Nor do we have to accept the fictions of our own representatives. The Security Council’s offer to Iran claimed that resolving this enrichment issue would help to bring about a “Middle East free of weapons of mass destruction”(9). But like every other such document, it made no mention of the principal owner of these weapons in the region: Israel. According to a leaked briefing by the US Defense Intelligence Agency, Israel possesses between 60 and 80 nuclear bombs(10). But none of the countries demanding that Iran scraps the weapons it doesn’t yet possess are demanding that Israel destroys the weapons it does possess.
SNIP
But we make the rules and we break them. The non-proliferation treaty (NPT) obliges the five official nuclear states, of which the United Kingdom is one, to work towards “general and complete disarmament”(13). On Friday the Guardian published the notes for a speech made last year by a senior civil servant, which suggested that the decision to replace the UK’s nuclear missiles had already been made, in secret and without parliamentary scrutiny(14,15). Since then defence ministers have told the Commons on five occasions that the decision has not yet been made(16,17,18,19,20). They appear to have misled the House.

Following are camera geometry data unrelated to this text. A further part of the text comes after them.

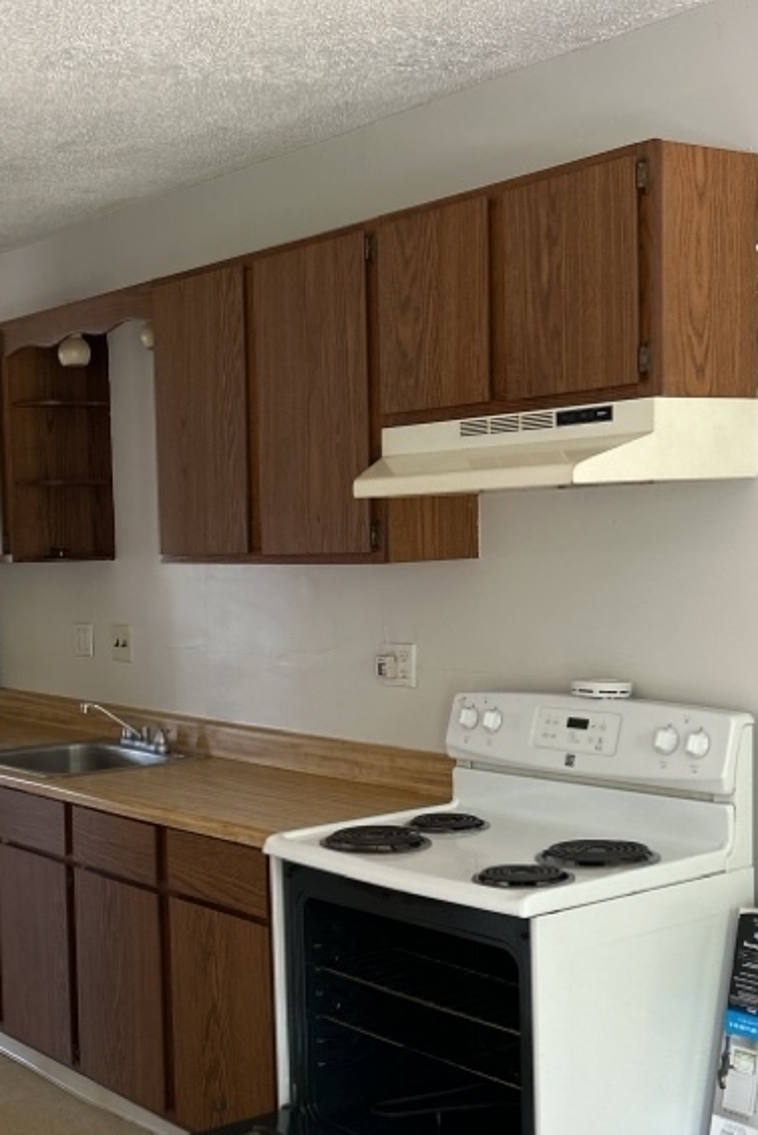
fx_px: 1547
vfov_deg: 40.2
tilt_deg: -6.7
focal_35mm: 49
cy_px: 675
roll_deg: +1.1
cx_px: 215
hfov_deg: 27.3
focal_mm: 5.7
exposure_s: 1/68
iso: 125
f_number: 1.5
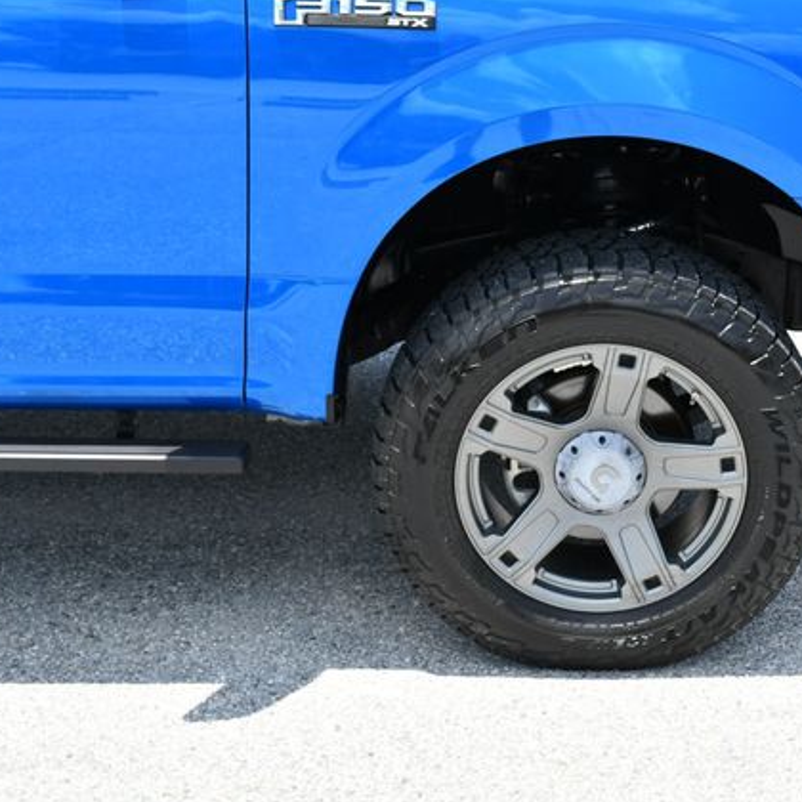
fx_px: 1494
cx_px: 582
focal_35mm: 57
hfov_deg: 29.7
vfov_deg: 30.0
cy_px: 403
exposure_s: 1/250
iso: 200
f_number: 8
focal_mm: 22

At the Geneva conference on disarmament in February, one delegate pointed out that the “chances of eliminating nuclear weapons will be enhanced immeasurably” if non-nuclear states can see “planning, commitment and action toward multilateral nuclear disarmament by nuclear weapon states” like the UK. If the nuclear states “are failing to fulfil their disarmament obligations”, other nations would use this as an excuse for maintaining their weapons(21). Who was this firebrand? Des Browne, the Secretary of State for Defence. A man of the same name is failing to fulfil our disarmament obligations.